TASK:
Which of the lines below hold the word "back"? Pull each of them out.

DATA SUPPLIED below:

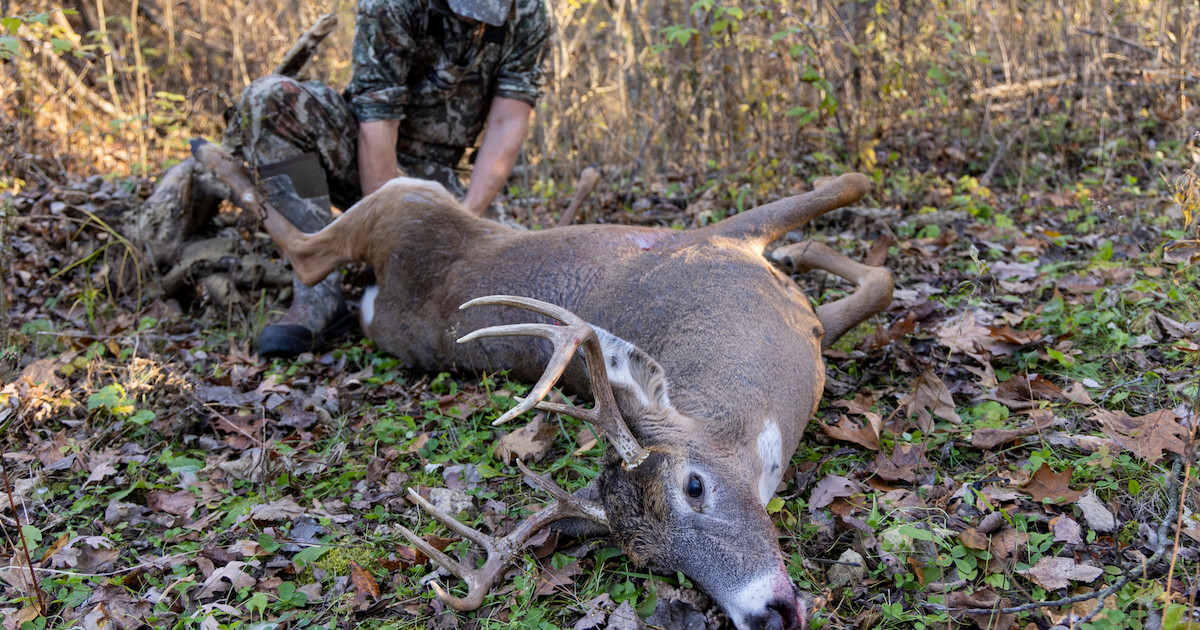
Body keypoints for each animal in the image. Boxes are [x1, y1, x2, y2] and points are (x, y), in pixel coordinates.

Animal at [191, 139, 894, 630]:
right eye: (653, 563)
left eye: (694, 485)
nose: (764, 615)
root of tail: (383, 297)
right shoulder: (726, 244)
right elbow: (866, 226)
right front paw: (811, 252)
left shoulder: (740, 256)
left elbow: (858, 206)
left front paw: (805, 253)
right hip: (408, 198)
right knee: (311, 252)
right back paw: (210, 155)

End of DATA SUPPLIED.
DATA SUPPLIED below:

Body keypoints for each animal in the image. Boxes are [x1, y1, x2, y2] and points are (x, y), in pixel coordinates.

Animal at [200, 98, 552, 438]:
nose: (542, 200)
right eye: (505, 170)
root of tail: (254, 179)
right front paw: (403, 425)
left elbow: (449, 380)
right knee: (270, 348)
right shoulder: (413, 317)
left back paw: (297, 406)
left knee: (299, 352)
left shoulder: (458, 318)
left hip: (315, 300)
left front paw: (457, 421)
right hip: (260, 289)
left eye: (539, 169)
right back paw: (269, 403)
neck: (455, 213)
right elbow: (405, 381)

End of DATA SUPPLIED.

OUTPUT BELOW:
right back paw: (210, 155)
left back paw: (297, 406)
right back paw: (269, 403)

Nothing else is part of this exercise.